◆ **Your instructions**:
Determine how many lines in the records include "wash". Write the number and nothing more.

◆ **Entries supplied**:
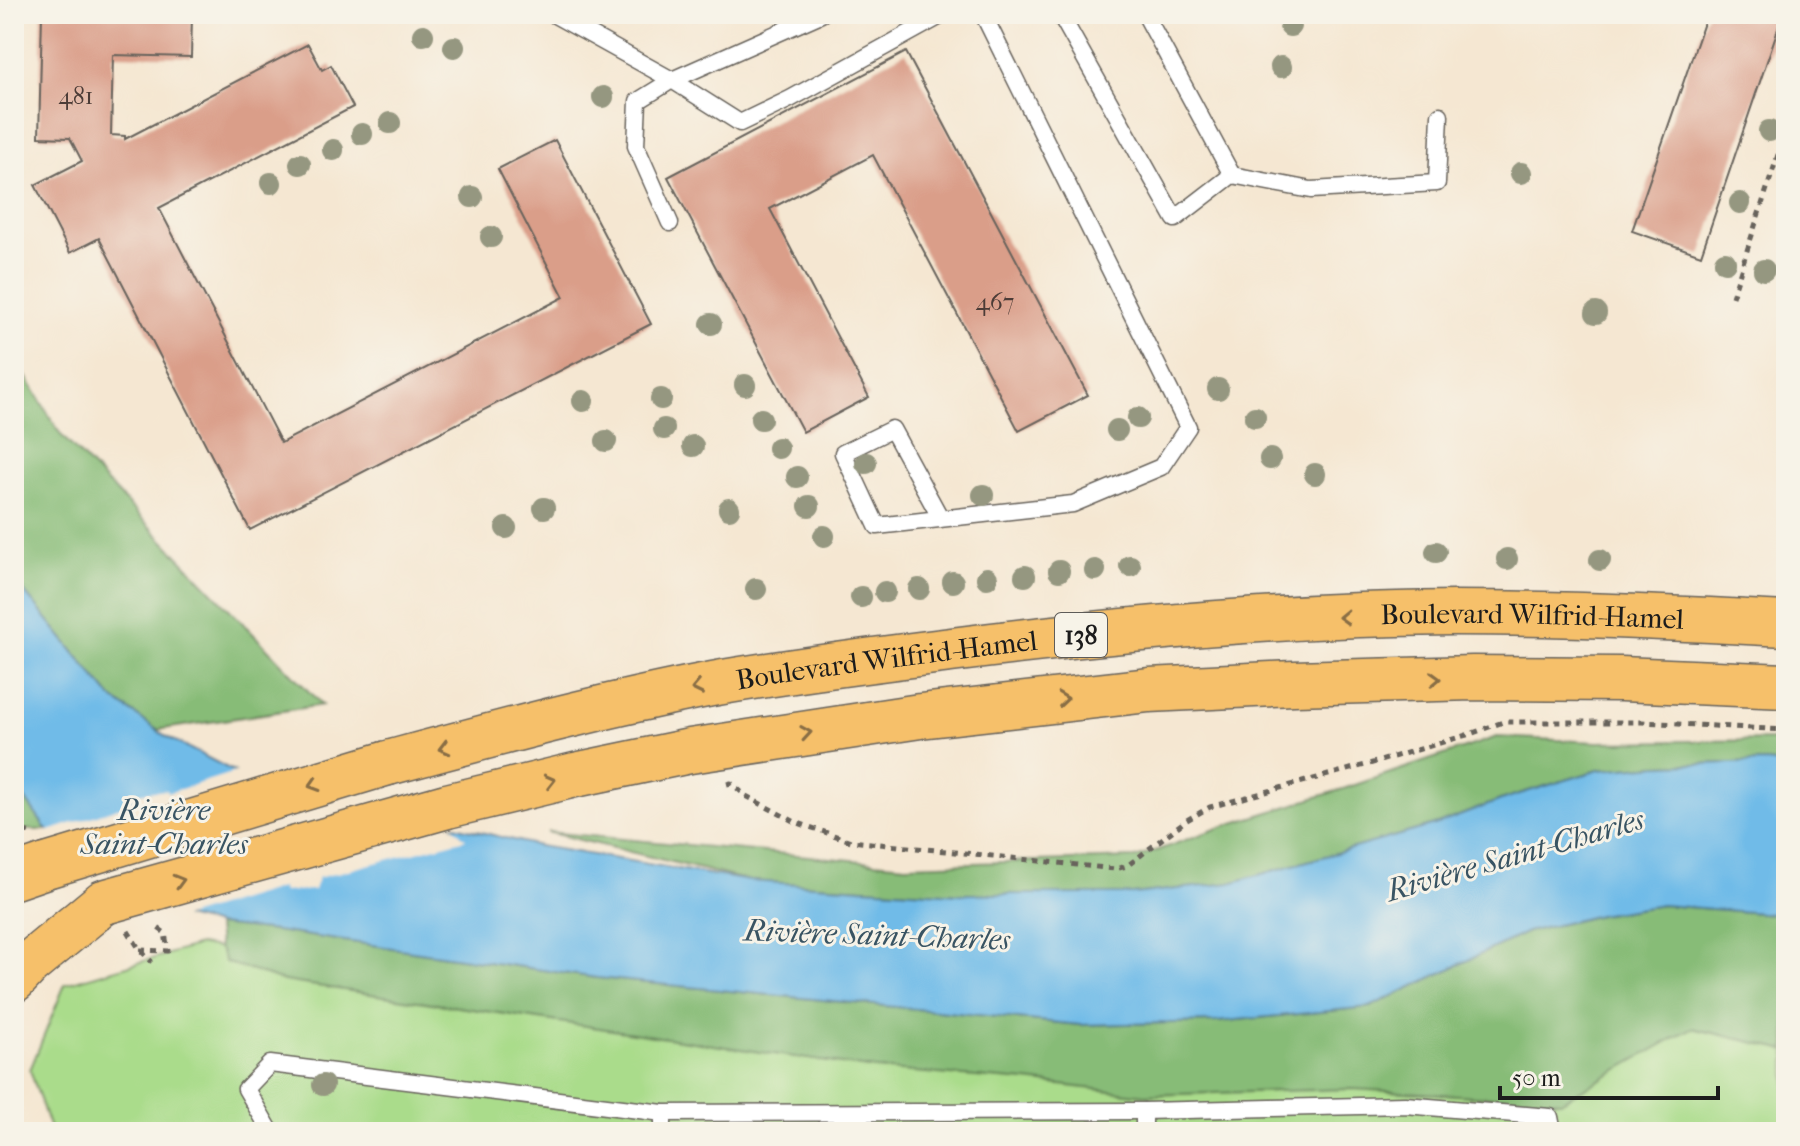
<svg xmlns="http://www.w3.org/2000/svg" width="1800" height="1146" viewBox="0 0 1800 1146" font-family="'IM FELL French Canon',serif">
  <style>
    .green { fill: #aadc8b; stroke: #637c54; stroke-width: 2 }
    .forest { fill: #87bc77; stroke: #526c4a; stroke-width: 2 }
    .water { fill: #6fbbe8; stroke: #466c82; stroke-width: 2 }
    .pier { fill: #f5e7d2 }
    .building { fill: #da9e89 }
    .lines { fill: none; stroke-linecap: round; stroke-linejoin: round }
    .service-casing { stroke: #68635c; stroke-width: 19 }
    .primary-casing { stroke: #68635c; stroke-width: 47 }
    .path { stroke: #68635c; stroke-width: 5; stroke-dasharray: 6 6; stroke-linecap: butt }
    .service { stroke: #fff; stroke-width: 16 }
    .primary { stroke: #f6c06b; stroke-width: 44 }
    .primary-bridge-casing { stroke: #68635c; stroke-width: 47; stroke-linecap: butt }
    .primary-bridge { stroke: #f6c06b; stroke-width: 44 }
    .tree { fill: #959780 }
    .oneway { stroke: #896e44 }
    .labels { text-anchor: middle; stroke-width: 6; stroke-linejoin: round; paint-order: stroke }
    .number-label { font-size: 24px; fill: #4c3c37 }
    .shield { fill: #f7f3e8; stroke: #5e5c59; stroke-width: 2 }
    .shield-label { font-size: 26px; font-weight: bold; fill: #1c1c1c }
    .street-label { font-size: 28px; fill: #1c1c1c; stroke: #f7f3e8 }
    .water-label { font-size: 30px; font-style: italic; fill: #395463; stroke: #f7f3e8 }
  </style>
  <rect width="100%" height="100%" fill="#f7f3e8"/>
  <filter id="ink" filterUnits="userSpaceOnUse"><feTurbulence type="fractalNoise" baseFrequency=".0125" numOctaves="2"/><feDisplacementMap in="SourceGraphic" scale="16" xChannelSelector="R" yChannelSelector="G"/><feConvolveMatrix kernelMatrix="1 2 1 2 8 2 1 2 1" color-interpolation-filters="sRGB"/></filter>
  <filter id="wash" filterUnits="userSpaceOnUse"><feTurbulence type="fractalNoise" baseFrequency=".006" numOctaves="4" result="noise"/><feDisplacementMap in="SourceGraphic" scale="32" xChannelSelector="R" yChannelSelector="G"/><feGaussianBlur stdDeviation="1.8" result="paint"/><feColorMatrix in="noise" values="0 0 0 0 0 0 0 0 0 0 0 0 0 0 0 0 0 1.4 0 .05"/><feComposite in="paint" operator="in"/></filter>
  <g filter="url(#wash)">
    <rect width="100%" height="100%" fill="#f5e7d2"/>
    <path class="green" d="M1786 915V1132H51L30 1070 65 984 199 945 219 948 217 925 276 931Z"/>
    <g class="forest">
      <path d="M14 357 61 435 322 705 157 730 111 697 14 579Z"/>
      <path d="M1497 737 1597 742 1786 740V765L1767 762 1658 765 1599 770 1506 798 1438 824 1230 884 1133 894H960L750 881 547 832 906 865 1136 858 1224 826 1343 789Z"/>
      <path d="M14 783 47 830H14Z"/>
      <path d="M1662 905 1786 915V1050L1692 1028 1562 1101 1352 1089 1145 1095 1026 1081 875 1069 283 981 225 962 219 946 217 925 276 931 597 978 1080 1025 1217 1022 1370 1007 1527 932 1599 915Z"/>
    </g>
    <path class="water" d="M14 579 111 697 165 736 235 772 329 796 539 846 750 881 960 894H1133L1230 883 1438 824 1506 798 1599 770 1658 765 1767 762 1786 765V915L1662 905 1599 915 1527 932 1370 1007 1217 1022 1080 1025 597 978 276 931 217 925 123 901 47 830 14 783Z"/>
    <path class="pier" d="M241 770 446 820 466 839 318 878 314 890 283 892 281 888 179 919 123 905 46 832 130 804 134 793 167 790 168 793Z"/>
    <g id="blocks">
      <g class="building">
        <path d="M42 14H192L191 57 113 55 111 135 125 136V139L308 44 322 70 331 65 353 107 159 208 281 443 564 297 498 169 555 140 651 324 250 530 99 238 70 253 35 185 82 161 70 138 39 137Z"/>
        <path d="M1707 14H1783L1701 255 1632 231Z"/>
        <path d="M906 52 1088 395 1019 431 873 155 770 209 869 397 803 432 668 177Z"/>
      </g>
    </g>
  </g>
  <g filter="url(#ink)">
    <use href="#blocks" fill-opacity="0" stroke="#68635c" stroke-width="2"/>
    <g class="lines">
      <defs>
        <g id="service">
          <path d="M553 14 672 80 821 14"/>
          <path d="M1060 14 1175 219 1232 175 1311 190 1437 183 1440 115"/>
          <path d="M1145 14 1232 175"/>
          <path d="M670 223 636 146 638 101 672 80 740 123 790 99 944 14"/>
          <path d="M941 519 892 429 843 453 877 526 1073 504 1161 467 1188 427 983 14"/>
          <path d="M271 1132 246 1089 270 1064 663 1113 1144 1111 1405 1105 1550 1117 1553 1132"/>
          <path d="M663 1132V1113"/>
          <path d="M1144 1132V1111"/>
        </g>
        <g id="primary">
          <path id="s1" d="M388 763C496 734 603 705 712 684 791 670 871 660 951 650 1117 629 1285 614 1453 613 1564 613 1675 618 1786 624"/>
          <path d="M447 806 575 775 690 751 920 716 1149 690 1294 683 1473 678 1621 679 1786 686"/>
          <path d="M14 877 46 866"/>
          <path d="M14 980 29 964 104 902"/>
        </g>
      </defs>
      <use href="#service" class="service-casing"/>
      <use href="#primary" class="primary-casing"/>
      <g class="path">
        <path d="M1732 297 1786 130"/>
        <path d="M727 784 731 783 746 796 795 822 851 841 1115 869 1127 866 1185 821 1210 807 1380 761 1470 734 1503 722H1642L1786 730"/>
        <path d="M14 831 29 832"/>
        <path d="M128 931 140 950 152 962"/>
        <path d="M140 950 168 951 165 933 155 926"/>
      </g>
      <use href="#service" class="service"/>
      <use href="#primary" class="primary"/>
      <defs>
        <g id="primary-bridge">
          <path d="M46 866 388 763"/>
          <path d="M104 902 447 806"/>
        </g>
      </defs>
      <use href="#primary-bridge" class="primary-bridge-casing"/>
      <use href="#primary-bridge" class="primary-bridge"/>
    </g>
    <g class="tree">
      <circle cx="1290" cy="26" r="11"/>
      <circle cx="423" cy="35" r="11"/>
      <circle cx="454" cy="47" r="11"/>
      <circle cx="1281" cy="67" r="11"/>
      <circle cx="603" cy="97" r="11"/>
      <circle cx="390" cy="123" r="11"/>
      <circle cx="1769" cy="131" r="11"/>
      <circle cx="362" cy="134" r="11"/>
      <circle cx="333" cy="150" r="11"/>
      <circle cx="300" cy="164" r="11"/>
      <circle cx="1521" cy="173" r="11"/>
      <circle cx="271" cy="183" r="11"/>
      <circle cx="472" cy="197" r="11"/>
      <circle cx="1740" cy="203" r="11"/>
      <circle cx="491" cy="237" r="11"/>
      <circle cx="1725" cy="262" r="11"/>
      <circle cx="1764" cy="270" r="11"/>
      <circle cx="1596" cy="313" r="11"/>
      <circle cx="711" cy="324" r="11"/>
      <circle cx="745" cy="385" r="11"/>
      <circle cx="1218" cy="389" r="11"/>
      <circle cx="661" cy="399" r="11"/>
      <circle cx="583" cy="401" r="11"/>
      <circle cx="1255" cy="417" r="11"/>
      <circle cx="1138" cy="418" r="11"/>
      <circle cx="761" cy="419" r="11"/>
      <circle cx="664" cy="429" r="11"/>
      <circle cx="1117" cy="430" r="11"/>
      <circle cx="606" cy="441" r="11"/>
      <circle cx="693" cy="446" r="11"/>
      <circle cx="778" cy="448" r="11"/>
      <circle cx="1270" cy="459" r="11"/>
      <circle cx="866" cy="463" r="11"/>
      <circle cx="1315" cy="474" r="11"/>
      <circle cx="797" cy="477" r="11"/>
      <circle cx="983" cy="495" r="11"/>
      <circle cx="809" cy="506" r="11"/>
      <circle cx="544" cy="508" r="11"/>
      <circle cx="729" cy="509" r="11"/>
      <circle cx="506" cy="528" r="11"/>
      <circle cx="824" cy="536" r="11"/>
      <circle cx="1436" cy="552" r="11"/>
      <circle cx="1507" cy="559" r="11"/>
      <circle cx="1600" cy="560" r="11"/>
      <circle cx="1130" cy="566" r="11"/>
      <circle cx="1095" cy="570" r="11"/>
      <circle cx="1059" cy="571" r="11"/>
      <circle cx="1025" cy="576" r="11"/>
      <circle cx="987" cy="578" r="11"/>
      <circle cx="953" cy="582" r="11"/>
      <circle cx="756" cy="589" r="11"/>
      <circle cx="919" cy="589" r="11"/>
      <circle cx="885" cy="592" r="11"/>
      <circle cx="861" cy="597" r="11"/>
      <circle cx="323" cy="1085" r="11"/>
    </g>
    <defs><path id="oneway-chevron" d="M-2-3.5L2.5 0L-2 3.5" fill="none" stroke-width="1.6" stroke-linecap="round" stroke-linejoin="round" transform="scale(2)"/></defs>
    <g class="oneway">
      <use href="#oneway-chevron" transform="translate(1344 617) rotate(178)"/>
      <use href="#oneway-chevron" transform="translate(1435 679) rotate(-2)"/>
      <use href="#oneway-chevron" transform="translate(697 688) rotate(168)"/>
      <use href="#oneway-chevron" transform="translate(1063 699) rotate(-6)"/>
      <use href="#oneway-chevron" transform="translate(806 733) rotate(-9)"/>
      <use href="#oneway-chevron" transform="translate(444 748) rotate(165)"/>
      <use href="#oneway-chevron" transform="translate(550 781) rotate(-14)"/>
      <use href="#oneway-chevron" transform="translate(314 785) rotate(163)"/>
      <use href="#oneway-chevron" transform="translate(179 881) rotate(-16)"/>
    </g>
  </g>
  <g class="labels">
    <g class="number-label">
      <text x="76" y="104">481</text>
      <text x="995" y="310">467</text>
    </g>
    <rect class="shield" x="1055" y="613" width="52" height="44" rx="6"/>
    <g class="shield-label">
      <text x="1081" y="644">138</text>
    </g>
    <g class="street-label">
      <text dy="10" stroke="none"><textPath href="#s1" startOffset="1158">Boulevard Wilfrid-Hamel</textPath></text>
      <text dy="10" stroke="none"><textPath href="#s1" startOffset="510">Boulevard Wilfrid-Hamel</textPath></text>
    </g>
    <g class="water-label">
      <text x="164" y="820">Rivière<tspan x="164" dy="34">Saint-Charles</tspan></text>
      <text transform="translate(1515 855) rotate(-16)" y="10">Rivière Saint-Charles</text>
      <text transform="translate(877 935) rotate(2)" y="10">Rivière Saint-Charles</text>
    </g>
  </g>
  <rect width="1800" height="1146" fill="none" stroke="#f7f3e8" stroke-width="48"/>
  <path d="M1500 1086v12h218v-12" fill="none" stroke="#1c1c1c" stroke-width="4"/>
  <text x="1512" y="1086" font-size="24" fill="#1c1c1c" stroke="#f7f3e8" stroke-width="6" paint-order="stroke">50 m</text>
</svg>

◆ **Written solution**:
2